## [Passage]

To follow on the review and assessment of various memory
architectures in
Part 1 in
this series, we will now survey some research efforts that address
the exploration space involving on-chip memories. A number of distinct
memory architectures could be devised to exploit different
application-specific memory access patterns efficiently.
Even if we restrict the scope of the architecture to those involving
on-chip memory only, the exploration space of different possible
configurations is too large, making it infeasible to simulate
exhaustively the performance and energy characteristics of the
application for each configuration. Thus, exploration tools are
necessary for rapidly evaluating the impact of several candidate
architectures. Such tools can be of great utility to a system designer
by giving fast initial feedback on a wide range of
memory architectures.
Cache
Two of the most important aspects of data caches that can be customized
for an application are: (1) the cache line size and (2) the cache size.
The customization of cache line size for an application is performed in
the study just referemced link above by using an estimation technique
for predicting the memory access performance, that is, the total number
of processor cycles required for all the memory accesses in the
application.
There is a tradeoff in sizing the cache line. If the memory accesses
are very regular and consecutive, i.e., exhibit spatial locality, a
longer cache line is desirable, since it minimizes the number of
off-chip accesses and exploits the locality by prefetching elements
that will be needed in the immediate future.
On the other hand, if the memory accesses are irregular, or have
large strides, a shorter cache line is desirable, as this reduces
off-chip memory traffic by not bringing unnecessary data into the
cache. The maximum size of a cache line is the DRAM page size.

## [Dataset content]
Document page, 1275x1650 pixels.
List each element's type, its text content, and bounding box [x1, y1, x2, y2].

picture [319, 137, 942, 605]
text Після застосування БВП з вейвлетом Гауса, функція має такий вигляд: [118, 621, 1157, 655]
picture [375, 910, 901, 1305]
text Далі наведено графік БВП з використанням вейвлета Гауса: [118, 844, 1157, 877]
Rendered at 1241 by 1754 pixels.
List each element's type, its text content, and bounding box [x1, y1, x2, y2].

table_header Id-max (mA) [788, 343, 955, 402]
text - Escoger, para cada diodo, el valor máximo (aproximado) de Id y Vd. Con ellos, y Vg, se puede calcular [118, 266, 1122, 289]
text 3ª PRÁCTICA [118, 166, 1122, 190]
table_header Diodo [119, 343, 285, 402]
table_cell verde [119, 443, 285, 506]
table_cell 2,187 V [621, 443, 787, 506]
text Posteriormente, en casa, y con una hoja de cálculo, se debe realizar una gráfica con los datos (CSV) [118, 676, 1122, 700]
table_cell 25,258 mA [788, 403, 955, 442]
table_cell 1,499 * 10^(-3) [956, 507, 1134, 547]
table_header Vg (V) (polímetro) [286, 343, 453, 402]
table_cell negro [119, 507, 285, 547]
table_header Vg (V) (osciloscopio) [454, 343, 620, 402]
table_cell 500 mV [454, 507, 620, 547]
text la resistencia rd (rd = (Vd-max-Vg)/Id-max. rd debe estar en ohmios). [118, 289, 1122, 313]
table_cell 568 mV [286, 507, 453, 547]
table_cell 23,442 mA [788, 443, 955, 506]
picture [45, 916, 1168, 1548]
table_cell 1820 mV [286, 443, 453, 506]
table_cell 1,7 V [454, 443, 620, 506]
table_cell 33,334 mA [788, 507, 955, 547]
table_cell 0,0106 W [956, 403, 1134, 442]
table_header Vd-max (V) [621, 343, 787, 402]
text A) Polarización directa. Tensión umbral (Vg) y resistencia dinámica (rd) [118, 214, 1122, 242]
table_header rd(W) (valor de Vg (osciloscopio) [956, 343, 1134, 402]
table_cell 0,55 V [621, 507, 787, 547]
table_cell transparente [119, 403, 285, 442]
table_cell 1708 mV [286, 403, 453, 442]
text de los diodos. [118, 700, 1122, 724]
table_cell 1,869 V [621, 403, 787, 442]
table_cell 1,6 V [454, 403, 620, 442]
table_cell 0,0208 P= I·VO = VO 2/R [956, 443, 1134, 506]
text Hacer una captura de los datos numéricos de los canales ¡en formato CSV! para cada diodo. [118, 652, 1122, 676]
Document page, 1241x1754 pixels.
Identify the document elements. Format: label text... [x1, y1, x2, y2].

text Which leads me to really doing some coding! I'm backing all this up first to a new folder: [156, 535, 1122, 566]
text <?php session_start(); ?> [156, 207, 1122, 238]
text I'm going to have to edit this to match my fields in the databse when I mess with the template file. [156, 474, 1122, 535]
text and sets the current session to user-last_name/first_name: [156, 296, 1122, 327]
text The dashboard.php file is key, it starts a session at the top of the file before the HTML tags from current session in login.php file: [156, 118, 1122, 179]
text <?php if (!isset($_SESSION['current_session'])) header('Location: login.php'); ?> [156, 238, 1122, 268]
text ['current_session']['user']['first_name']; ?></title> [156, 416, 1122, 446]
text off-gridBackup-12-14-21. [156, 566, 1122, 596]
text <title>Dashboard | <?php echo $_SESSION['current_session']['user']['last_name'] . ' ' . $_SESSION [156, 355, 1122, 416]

## [Request 1]
From the on-chip memory passage, echo the text starting with "The customization of" and going on through "application.".
## [Request 2]
In the on-chip memory passage's discussion of the cache line tradeoff, what characteristics of memory accesses are named? List every one.

## [Reply 1]
The customization of cache line size for an application is performed in
the study just referemced link above by using an estimation technique
for predicting the memory access performance, that is, the total number
of processor cycles required for all the memory accesses in the
application.

## [Reply 2]
- Very regular
- Consecutive
- Exhibiting spatial locality
- Irregular
- Having large strides